ブッダの教え『ダンマパダ』について、ここでは第3章「心」にある法句35について、その内容を紹介します。
心は軽いもの
捉えがたく、軽くして
欲するところへ降りてゆく
心を御することはよい
心は御され、楽をもたらす
法句35
ある比丘の物語
この法は、ブッダがサーヴァッティ(舎衛城、祇園精舎)に住んでおられたとき、ある比丘について説かれたものです。
コーサラ王領地の三麓にマーティカという村がありました。村長の名前をマーティカといい、その母はマーティカ母と呼ばれていました。ある日、60人の比丘が、ブッダから瞑想の対象を受けてその村へ托鉢に入りました。
マーティカ母は、彼らが雨期の間(雨安居)の生活場所を探し求めていることを知りって、住まいや食べ物などを用意し、世話をしました。
また、彼女自身、かれらから三帰・五戒を受けて、さらに三十三身分や、自己の生涯における身体の滅尽に関する観察を学び、座禅の瞑想に励みました。
そしてかれらより先に、三道・三果、つまり不還果の境地に達して、同時に天眼を得たのです。
彼女は天眼の力によって、かれらに阿羅漢の機根があることを見て、適切な食事の奉仕に努めました。

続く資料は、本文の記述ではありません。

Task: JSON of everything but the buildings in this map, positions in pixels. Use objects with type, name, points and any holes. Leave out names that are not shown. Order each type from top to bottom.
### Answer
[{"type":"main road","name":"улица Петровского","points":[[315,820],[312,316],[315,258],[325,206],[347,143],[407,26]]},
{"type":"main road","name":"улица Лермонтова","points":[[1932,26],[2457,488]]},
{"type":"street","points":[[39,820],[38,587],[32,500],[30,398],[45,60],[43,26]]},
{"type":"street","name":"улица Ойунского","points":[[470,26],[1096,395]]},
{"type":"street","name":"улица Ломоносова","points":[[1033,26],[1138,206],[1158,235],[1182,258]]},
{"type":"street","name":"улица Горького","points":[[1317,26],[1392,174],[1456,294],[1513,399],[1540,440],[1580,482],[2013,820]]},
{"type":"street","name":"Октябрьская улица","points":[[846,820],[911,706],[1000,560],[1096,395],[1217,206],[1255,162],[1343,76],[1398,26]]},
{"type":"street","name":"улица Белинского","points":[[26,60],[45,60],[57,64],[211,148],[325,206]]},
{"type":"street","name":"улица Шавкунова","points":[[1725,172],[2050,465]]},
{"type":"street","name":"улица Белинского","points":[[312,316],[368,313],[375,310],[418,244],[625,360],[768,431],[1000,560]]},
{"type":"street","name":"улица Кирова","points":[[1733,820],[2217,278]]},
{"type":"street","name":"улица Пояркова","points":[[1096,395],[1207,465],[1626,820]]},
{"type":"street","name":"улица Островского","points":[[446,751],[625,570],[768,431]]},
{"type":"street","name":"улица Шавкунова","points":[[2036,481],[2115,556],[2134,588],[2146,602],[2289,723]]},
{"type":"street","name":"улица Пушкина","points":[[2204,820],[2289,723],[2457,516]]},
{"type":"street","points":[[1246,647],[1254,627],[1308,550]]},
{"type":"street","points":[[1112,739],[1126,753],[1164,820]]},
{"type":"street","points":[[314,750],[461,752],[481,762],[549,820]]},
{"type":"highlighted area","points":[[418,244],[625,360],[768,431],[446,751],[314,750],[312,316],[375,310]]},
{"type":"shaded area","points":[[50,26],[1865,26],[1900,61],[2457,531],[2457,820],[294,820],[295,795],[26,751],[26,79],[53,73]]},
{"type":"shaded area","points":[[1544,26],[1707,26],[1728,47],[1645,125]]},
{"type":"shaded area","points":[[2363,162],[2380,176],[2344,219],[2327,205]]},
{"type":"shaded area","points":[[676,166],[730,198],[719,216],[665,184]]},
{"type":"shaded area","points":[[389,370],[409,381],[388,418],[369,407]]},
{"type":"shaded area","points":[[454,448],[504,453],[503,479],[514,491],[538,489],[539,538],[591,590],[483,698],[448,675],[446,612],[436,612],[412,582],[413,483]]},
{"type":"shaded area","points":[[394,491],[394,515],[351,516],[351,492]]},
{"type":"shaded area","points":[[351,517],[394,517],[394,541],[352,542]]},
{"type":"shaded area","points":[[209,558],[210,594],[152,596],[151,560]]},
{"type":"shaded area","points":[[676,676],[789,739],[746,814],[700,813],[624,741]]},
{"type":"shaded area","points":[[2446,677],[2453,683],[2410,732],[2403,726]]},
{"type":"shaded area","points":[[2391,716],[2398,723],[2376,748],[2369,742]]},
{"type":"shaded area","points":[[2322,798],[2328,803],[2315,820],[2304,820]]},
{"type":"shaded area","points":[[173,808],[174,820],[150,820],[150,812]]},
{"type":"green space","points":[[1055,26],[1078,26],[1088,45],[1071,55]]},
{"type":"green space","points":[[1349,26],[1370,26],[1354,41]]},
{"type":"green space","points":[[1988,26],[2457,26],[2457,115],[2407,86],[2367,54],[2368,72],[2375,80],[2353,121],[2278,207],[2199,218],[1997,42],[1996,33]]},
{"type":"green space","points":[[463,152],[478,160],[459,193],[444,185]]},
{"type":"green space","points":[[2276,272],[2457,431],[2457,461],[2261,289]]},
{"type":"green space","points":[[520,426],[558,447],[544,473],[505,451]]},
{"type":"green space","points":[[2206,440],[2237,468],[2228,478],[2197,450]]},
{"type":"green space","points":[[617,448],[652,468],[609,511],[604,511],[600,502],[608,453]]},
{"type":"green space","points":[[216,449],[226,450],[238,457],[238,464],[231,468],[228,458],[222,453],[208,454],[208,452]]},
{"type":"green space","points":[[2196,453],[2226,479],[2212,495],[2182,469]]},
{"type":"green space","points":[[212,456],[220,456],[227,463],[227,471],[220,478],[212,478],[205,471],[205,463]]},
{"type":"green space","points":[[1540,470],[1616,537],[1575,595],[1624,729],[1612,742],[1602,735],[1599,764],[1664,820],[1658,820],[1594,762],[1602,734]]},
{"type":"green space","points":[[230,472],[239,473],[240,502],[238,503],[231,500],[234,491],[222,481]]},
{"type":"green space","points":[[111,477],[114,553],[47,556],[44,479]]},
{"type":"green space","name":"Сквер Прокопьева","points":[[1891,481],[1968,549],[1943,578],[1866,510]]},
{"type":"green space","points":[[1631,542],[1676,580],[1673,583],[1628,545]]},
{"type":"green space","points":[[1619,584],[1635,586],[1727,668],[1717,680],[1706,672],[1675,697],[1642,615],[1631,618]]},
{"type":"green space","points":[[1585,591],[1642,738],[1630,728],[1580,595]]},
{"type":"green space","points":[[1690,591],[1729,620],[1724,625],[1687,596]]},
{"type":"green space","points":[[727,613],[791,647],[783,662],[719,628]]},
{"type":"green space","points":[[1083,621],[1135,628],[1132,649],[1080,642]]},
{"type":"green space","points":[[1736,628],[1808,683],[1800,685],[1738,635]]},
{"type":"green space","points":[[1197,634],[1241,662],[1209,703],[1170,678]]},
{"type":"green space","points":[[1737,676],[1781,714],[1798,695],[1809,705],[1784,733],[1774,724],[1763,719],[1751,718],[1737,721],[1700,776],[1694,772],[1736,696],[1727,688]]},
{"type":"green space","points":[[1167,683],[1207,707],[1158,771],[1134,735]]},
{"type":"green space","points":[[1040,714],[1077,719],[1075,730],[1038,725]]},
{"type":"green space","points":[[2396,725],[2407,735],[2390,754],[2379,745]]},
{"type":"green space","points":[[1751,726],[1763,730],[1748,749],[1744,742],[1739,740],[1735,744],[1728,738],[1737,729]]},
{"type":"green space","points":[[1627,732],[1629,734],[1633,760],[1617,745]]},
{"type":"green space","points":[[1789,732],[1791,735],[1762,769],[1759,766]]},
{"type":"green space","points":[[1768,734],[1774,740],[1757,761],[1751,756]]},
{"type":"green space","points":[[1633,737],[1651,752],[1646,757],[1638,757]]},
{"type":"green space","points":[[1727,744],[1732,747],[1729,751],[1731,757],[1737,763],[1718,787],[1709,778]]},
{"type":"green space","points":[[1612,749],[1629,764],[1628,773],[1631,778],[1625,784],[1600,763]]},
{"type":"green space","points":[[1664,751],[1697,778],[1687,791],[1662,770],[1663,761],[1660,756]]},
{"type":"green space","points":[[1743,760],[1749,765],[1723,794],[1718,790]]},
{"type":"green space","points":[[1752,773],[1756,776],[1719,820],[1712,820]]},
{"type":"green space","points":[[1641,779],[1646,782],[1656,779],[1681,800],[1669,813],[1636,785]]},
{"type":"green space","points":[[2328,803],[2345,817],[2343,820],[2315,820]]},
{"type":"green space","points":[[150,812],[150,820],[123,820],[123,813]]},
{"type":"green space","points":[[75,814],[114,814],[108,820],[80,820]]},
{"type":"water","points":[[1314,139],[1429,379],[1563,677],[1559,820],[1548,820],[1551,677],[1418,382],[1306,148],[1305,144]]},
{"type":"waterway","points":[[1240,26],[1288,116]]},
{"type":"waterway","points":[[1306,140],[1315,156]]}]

まもなく、60人の比丘すべてが最上の悟りを得ました。そして雨安居があけると、かれらはブッダのもとに行き、このことを報告しました。
そのとき、ある比丘がその話を聞いて、かれらのようにしようと思ってブッダから瞑想の対象を得て、マーティカ母を訪ねました。彼女はかれの願いを満たしました。
しかし、かれは心によこしまな思いが生じたために、マーティカ母に見透かされることを畏れて、ブッダのもとに帰りました。
すると、ブッダはかれにこのように言われました。
「そなたは自分の心のみを御しなさい。他のことは何も考えてはなりません」と。
そしてこの偈を唱えられました。
かれは再び彼女のもとへと行き、修行に励み、まもなく最上の悟りを得たといいます。
これがこの因縁話です。
心は捉えがたく、軽いもの
心は、霊魂ではないので確固たる存在があるわけではありません。実体はなく、縁によって生じ、縁によって消滅していくものです。
だから心は「捉えがたく」、生じては滅するために「軽くして」、望むがままにそこへいくものです。
そのような心を、正しく制御することはすばらしいことです。なぜならば、それが真の安らぎである「涅槃」をもたらすからです。